Lovelock noted that technology providers are currently investing heavily in AI infrastructure, however he pointed out that enterprise IT buyers are in Gartner’s “trough of disillusionment” phase, which, from an AI adoption perspective, means they tend to adopt AI‑enabled products from existing software providers.

“Because AI is in the trough of disillusionment throughout 2026, it will most often be sold to companies by their incumbent software provider rather than bought as part of a new moonshot project,” said Lovelock. “The improved predictability of ROI must occur before AI can truly be scaled up by the business.”

Nevertheless, Gartner’s forecast suggests that for IT and business leaders, AI is a transformational technology.

“Getting away from AI is going to be impossible, so the transformation is there.
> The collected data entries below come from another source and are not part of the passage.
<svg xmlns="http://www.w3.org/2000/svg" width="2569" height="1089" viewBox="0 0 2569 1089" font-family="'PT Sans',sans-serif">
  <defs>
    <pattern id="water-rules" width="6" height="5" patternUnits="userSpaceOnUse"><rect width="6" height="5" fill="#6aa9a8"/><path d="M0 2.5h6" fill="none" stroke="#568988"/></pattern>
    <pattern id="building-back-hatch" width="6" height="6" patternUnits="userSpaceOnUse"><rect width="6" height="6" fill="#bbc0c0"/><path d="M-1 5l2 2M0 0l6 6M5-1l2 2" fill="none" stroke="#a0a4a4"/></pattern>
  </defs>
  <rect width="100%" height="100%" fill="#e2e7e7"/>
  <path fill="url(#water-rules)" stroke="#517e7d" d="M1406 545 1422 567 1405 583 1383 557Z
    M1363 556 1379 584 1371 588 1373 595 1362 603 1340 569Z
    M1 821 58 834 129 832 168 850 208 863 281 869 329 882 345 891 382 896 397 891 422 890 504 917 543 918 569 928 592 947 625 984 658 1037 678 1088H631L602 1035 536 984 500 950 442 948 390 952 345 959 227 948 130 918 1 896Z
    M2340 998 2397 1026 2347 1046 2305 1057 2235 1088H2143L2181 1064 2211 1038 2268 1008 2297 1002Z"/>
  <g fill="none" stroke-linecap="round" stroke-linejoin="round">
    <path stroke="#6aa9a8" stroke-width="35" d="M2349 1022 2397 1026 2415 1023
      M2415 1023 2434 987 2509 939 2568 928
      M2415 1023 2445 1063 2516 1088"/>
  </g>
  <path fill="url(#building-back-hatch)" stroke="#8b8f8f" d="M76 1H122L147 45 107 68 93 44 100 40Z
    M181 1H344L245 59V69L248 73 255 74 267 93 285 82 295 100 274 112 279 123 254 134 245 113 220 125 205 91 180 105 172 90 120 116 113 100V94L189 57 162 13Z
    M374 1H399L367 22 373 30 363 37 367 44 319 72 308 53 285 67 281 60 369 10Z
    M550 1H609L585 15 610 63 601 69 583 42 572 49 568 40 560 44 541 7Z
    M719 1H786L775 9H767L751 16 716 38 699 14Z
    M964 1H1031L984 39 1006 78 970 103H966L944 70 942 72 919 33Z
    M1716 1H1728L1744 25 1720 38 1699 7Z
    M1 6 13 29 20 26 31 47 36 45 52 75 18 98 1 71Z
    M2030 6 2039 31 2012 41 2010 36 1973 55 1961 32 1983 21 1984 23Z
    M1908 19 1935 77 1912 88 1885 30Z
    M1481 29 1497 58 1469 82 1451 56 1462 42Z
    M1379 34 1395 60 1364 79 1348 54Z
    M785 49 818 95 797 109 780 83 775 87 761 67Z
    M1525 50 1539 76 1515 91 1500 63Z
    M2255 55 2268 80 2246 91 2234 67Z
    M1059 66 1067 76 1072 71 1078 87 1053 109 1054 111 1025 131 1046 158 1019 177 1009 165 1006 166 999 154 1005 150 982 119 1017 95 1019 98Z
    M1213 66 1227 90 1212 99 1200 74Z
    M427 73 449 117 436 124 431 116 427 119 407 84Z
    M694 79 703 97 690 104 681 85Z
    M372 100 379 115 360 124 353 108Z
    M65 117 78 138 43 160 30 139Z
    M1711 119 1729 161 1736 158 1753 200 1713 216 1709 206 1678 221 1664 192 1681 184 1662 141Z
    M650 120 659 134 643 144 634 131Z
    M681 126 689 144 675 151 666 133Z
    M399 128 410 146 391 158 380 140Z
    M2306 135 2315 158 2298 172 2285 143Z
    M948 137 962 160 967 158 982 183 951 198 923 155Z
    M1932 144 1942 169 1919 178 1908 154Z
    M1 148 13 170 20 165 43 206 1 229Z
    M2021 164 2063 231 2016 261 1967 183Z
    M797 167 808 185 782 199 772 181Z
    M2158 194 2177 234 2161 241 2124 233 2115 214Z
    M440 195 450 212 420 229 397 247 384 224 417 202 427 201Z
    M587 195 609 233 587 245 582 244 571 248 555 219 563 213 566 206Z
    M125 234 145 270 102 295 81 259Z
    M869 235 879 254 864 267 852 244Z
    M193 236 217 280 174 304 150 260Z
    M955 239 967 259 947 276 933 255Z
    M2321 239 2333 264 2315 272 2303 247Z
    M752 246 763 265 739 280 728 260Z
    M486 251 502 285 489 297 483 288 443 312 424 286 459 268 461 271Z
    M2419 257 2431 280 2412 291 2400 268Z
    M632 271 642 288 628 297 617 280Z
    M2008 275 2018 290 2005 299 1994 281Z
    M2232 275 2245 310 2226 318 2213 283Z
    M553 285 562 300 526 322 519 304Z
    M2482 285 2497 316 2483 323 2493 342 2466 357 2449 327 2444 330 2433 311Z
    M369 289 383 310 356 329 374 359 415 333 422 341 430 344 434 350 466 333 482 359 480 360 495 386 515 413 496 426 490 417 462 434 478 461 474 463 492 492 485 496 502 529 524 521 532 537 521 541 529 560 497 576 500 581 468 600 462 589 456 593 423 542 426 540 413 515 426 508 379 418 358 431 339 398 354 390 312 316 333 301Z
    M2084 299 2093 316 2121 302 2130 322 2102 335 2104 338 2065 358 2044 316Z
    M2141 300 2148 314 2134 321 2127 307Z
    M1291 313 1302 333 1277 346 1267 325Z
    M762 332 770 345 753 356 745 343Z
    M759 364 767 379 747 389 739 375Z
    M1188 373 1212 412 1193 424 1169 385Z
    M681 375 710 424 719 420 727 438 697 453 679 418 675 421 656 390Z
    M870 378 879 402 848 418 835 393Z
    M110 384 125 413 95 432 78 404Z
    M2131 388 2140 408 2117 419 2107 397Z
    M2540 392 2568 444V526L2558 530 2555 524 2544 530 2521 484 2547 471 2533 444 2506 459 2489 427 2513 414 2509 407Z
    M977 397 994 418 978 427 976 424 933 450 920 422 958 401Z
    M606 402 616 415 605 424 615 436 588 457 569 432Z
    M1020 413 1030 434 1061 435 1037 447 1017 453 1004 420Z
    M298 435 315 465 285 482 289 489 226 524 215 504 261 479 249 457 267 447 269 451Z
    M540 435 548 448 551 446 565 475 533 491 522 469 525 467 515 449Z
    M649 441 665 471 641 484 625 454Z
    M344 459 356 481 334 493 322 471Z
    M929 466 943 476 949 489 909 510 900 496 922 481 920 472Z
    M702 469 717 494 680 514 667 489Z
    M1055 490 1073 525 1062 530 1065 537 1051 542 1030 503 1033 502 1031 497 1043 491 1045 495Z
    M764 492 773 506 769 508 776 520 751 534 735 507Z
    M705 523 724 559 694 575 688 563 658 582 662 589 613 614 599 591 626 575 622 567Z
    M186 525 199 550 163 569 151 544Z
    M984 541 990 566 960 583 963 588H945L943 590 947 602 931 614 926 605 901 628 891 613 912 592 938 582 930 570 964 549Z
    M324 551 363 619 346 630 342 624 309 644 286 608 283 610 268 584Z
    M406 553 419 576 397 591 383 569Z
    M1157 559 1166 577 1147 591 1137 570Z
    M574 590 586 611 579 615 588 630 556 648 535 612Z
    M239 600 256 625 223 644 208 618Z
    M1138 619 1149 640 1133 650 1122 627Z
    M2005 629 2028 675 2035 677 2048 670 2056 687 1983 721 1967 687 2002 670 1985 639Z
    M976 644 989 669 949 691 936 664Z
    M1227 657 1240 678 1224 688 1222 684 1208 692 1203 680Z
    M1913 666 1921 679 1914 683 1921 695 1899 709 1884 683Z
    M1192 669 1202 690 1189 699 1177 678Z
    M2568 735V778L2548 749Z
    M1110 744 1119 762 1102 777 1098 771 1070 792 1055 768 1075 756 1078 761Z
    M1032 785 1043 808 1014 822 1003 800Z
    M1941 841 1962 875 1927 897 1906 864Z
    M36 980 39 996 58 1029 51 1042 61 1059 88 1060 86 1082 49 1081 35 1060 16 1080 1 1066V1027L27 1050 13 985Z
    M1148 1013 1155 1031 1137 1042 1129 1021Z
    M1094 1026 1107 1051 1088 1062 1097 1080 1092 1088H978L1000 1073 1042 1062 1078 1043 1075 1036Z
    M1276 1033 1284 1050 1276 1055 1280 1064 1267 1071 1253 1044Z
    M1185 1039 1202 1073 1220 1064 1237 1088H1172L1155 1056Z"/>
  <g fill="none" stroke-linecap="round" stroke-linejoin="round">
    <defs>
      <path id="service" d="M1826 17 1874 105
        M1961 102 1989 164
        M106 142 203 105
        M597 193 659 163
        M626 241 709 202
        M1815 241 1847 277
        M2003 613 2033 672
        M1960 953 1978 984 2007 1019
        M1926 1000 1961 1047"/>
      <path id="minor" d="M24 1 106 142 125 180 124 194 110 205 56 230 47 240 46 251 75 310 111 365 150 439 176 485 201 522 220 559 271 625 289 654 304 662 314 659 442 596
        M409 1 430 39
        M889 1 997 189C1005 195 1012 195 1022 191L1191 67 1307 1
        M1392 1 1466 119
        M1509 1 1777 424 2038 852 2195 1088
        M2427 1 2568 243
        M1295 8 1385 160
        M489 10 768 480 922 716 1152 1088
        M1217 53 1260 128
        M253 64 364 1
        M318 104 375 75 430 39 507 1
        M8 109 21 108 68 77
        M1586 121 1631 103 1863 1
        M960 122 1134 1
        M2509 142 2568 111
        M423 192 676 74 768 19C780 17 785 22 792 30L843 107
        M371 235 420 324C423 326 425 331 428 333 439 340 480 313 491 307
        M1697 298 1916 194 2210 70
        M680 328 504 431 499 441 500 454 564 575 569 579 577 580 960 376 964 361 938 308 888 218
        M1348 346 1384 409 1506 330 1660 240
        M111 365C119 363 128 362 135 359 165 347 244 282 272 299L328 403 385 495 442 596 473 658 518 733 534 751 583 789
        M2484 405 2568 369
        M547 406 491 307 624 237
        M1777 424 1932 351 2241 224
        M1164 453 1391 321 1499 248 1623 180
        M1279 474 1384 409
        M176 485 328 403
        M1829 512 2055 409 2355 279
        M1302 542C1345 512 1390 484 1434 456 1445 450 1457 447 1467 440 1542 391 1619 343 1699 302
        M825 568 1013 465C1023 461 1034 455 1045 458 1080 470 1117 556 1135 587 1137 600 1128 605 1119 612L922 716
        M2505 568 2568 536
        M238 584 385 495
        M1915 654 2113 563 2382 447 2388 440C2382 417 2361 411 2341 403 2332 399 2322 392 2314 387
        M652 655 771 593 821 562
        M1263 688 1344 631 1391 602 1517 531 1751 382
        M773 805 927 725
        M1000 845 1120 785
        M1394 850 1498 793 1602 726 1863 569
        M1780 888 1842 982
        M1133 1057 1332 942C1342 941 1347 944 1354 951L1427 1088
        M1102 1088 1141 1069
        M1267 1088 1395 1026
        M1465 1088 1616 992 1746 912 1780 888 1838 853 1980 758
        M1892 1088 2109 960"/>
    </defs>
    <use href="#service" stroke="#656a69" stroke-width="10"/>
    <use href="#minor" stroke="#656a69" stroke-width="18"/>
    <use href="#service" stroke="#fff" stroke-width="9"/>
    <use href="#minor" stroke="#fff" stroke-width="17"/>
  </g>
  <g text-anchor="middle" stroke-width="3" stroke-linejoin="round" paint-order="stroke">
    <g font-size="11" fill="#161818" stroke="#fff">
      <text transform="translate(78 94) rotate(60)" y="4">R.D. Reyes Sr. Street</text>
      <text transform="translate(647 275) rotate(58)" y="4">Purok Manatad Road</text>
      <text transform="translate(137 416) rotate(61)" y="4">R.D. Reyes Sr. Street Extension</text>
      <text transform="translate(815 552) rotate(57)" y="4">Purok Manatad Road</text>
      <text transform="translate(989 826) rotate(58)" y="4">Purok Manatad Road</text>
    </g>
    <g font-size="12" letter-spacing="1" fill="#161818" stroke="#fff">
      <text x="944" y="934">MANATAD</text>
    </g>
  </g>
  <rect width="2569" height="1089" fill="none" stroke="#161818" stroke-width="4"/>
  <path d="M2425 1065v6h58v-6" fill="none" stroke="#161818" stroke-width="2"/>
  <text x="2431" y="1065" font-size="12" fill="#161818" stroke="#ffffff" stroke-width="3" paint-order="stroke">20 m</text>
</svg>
We’re seeing all the money being spent, we’re seeing the compute capacity required to do all of that transformation, and the money is the leading indicator of how important it is,” he said.

Gartner expects the market for AI data to more than double by 2027 from $3.1 bn to $6.4 bn. Lovelock said synthetic data is driving this growth. For Lovelock, synthetic data overcomes data‑scarcity issues, addresses privacy concerns and reduces bias in AI training. In addition he notes that synthetic data enables the creation of comprehensive training scenarios that are impossible with real data.

Not all areas of IT are experiencing growth or benefiting from the drive to adopt AI. Gartner’s IT spending forecast shows that market‑demand constraints will slow growth to 6.1 % in 2026.

“This slowdown is largely due to rising memory prices, which are increasing average selling prices and discouraging device replacements,” said Lovelock. “Additionally, higher memory costs are causing shortages in the lower end of the market, where profit margins are thinner. These factors are contributing to more muted growth in device shipments.”